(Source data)
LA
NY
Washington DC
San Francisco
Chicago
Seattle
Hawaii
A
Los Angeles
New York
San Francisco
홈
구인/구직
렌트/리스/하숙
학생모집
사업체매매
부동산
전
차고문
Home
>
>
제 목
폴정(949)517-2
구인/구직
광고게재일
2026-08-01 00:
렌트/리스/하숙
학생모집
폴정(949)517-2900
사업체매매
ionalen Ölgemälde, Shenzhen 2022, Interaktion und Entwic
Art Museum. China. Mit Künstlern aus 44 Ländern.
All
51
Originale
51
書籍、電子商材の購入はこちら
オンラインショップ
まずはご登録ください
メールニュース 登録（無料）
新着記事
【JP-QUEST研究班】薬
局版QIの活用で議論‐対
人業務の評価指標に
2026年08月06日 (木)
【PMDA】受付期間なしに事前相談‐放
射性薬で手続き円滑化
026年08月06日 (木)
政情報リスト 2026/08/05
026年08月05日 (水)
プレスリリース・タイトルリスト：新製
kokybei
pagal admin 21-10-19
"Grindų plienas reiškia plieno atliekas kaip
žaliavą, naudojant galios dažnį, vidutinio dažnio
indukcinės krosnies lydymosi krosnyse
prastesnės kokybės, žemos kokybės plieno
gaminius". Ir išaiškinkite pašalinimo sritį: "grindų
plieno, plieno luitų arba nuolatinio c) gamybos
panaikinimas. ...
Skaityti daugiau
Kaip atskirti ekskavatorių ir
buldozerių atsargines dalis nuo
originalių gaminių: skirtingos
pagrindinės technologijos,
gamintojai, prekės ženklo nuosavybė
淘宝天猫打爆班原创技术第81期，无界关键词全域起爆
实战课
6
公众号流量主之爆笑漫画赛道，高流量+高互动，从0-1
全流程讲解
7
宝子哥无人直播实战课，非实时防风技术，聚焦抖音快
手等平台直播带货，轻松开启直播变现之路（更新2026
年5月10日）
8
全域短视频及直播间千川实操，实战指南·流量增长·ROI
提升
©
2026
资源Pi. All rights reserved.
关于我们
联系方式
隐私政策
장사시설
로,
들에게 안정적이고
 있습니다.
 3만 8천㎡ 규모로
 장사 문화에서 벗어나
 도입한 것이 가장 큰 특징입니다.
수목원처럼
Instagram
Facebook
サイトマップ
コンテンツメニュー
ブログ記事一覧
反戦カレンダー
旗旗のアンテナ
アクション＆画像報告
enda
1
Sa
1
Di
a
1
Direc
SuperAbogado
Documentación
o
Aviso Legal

ABOUT THIS EXERCISE: All entries are to be returned word for word.

RESULT:
LA
NY
Washington DC
San Francisco
Chicago
Seattle
Hawaii
A
Los Angeles
New York
San Francisco
홈
구인/구직
렌트/리스/하숙
학생모집
사업체매매
부동산
전
차고문
Home
>
>
제 목
폴정(949)517-2
구인/구직
광고게재일
2026-08-01 00:
렌트/리스/하숙
학생모집
폴정(949)517-2900
사업체매매
ionalen Ölgemälde, Shenzhen 2022, Interaktion und Entwic
Art Museum. China. Mit Künstlern aus 44 Ländern.
All
51
Originale
51
書籍、電子商材の購入はこちら
オンラインショップ
まずはご登録ください
メールニュース 登録（無料）
新着記事
【JP-QUEST研究班】薬
局版QIの活用で議論‐対
人業務の評価指標に
2026年08月06日 (木)
【PMDA】受付期間なしに事前相談‐放
射性薬で手続き円滑化
026年08月06日 (木)
政情報リスト 2026/08/05
026年08月05日 (水)
プレスリリース・タイトルリスト：新製
kokybei
pagal admin 21-10-19
"Grindų plienas reiškia plieno atliekas kaip
žaliavą, naudojant galios dažnį, vidutinio dažnio
indukcinės krosnies lydymosi krosnyse
prastesnės kokybės, žemos kokybės plieno
gaminius". Ir išaiškinkite pašalinimo sritį: "grindų
plieno, plieno luitų arba nuolatinio c) gamybos
panaikinimas. ...
Skaityti daugiau
Kaip atskirti ekskavatorių ir
buldozerių atsargines dalis nuo
originalių gaminių: skirtingos
pagrindinės technologijos,
gamintojai, prekės ženklo nuosavybė
淘宝天猫打爆班原创技术第81期，无界关键词全域起爆
实战课
6
公众号流量主之爆笑漫画赛道，高流量+高互动，从0-1
全流程讲解
7
宝子哥无人直播实战课，非实时防风技术，聚焦抖音快
手等平台直播带货，轻松开启直播变现之路（更新2026
年5月10日）
8
全域短视频及直播间千川实操，实战指南·流量增长·ROI
提升
©
2026
资源Pi. All rights reserved.
关于我们
联系方式
隐私政策
장사시설
로,
들에게 안정적이고
 있습니다.
 3만 8천㎡ 규모로
 장사 문화에서 벗어나
 도입한 것이 가장 큰 특징입니다.
수목원처럼
Instagram
Facebook
サイトマップ
コンテンツメニュー
ブログ記事一覧
反戦カレンダー
旗旗のアンテナ
アクション＆画像報告
enda
1
Sa
1
Di
a
1
Direc
SuperAbogado
Documentación
o
Aviso Legal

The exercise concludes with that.